Bold is available at no cost to roughly 12 million Medicare members nationwide, with exercise, care, and nutrition under one roof.
A wellness company can claim almost anything. A company billing Medicare plans has to show its work. Bold's case for being funded as preventive care rests on outcomes that partners can put against their own claims data - and so far, the math has held.
Bold has been life changing for me physically, cognitively, and emotionally.— Sarah M., 67, Bold member
Now I can do five 45-minute live classes.— Greg L., 73, Bold member
The distribution is the other half of the proof. Bold doesn't ask seniors to find it; it arrives inside benefits they already have - Renew Active, One Pass, provider partners like Ochsner Health. The member pays nothing. The plan pays for an outcome. It is the kind of alignment that healthcare keeps promising and rarely builds.
We added years to life and forgot to ask what those years would feel like. Bold's mission is to close that gap - to make the extra decades ones people can actually stand up and live in.
Backed by Andreessen Horowitz, Khosla Ventures, and Rethink Impact, the company is wagering that prevention can be a real business when it's paid for by the people who'd otherwise pay for the emergency.

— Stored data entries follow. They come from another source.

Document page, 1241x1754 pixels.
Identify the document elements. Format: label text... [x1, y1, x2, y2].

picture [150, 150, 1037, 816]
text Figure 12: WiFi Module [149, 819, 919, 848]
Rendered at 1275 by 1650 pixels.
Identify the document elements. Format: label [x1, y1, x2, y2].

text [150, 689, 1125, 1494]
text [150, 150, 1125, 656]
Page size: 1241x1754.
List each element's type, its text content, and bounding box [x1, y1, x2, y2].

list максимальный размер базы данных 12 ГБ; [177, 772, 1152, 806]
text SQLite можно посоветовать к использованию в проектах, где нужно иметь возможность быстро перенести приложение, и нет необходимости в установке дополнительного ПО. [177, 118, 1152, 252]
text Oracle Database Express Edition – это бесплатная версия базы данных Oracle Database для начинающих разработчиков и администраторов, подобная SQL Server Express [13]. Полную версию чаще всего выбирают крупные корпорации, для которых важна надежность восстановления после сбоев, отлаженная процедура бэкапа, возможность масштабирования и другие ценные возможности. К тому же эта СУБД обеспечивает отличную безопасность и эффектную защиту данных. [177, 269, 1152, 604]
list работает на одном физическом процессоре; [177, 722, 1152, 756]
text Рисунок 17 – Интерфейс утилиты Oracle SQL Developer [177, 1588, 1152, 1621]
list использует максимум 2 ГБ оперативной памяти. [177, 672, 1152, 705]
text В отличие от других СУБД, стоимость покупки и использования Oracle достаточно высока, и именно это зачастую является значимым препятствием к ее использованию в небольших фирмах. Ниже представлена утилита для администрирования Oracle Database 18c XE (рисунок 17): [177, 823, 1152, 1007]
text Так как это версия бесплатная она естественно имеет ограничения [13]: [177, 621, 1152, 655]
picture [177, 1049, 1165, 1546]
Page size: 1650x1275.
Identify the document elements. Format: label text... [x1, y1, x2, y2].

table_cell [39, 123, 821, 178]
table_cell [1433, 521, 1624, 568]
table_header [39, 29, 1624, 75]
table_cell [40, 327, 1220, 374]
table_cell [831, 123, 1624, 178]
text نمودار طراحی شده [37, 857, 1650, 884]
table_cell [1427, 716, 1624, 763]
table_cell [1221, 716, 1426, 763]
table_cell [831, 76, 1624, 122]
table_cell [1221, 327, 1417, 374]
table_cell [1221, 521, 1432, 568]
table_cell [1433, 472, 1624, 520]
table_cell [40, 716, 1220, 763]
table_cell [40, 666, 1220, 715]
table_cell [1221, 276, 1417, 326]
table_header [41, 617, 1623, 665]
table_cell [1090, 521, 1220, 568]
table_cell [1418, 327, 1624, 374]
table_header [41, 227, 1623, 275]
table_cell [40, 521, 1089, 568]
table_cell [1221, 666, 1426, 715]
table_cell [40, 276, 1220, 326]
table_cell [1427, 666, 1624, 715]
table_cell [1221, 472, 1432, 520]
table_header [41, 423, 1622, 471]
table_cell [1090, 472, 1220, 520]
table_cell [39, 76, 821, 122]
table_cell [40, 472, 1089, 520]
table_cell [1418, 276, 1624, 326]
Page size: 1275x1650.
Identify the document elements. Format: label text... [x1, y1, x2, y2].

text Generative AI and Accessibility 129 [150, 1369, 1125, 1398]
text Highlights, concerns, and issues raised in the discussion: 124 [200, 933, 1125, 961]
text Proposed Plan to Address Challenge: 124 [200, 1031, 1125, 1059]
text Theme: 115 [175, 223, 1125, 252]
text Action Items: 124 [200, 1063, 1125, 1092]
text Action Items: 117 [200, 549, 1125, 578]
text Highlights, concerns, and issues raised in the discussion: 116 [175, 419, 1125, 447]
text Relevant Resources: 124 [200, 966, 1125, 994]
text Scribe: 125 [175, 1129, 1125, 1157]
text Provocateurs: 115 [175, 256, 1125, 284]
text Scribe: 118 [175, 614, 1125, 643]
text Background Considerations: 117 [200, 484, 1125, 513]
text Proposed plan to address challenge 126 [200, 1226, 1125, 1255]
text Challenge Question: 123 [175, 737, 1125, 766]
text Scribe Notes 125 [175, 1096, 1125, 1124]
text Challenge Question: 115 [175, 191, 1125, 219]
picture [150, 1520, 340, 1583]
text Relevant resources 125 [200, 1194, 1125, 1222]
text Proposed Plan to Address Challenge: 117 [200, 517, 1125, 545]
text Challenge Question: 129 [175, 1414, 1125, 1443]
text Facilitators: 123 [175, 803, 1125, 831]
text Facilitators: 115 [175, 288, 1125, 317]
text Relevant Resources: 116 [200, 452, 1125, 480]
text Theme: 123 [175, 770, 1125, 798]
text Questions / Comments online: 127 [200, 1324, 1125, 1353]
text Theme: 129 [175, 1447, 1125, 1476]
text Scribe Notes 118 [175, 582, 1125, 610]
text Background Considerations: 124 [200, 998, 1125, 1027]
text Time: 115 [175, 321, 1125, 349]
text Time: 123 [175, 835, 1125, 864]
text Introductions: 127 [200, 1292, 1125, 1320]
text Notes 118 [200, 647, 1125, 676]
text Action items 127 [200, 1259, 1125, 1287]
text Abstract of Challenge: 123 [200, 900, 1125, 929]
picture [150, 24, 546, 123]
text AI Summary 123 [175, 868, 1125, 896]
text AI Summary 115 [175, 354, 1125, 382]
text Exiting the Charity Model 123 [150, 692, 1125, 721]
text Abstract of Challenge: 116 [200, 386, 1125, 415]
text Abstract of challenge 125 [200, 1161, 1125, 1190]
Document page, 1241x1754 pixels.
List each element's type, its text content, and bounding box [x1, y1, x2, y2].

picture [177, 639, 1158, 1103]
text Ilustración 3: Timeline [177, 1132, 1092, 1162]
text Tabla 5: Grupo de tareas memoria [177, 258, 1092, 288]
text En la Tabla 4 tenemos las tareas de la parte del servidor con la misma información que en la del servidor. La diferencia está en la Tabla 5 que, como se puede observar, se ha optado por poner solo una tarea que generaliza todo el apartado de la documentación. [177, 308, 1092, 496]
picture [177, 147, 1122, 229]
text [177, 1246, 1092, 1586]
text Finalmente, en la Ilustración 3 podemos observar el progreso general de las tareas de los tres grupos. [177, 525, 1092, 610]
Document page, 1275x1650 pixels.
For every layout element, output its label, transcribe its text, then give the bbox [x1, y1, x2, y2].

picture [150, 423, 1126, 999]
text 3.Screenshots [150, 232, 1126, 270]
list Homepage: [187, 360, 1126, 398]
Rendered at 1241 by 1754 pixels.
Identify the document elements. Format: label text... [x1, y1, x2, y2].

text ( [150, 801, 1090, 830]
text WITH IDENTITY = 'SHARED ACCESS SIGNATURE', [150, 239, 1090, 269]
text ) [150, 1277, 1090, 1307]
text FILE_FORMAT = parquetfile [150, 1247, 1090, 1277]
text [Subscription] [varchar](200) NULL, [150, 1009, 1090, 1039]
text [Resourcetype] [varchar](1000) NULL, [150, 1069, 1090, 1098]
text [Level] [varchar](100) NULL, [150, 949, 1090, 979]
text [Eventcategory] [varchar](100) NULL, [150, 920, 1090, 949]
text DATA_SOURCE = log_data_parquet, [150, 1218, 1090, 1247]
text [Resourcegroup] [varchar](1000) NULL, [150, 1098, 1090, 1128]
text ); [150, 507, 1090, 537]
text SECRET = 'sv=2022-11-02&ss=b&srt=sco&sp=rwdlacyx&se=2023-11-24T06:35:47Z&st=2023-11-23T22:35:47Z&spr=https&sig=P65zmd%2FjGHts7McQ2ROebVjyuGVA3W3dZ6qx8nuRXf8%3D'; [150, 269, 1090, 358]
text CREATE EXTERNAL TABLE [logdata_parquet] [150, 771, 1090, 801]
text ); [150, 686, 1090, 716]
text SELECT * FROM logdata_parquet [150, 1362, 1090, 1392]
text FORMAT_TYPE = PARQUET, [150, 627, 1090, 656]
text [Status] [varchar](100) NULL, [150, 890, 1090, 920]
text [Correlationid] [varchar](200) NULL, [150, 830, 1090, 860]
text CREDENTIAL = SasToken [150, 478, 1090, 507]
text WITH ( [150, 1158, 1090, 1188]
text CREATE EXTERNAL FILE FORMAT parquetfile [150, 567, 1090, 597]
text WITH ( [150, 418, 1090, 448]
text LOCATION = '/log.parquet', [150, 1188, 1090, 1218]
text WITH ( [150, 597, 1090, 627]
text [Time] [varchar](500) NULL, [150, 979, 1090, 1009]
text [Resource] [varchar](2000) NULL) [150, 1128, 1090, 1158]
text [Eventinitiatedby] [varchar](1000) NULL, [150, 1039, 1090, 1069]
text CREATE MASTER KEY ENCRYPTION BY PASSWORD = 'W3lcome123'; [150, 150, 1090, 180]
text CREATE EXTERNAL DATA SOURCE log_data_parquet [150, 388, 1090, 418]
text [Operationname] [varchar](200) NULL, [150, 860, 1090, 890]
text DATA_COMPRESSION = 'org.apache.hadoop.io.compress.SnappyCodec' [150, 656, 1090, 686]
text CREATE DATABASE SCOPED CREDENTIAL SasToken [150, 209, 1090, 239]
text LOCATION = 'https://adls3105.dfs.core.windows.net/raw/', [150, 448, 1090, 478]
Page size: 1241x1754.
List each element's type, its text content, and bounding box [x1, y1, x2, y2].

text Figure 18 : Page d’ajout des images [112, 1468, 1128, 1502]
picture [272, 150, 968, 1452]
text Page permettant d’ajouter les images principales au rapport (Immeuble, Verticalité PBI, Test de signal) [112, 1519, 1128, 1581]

The vision is unglamorous and enormous: build prevention into the system, one balance class at a time, for everyone who reaches an age the industry would rather not discuss.
Every day, more people cross into the age bracket Bold serves. The bill for treating their decline reactively is already unaffordable and getting worse. A company that can prove - in claims data, not press releases - that movement keeps people out of the hospital isn't selling fitness. It's selling a discount on the most expensive part of getting old.
The cheapest medicine in healthcare might turn out to be a chair, a screen, and someone counting you through ten more reps./ Why the bet gets bigger from here
Go back to that living room. The 73-year-old finishes her class, steadier than she was twenty minutes ago, and turns off the screen. Nothing dramatic happened - which is exactly the point. The fall that didn't occur leaves no trace, files no claim, makes no headline. Bold's entire achievement is invisible by design: a generation aging at home with a little more strength than they had yesterday, and a healthcare system slowly learning that the railing was always cheaper than the ambulance.